Brief →
Transcribe each line of text in the rows below word for word. Leave the pictures out of your answer.

[Data rows]
════════

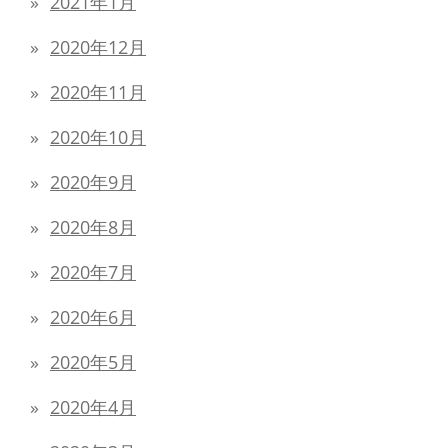
2021年1月
2020年12月
2020年11月
2020年10月
2020年9月
2020年8月
2020年7月
2020年6月
2020年5月
2020年4月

════════

Answer to this task →
2021年1月
2020年12月
2020年11月
2020年10月
2020年9月
2020年8月
2020年7月
2020年6月
2020年5月
2020年4月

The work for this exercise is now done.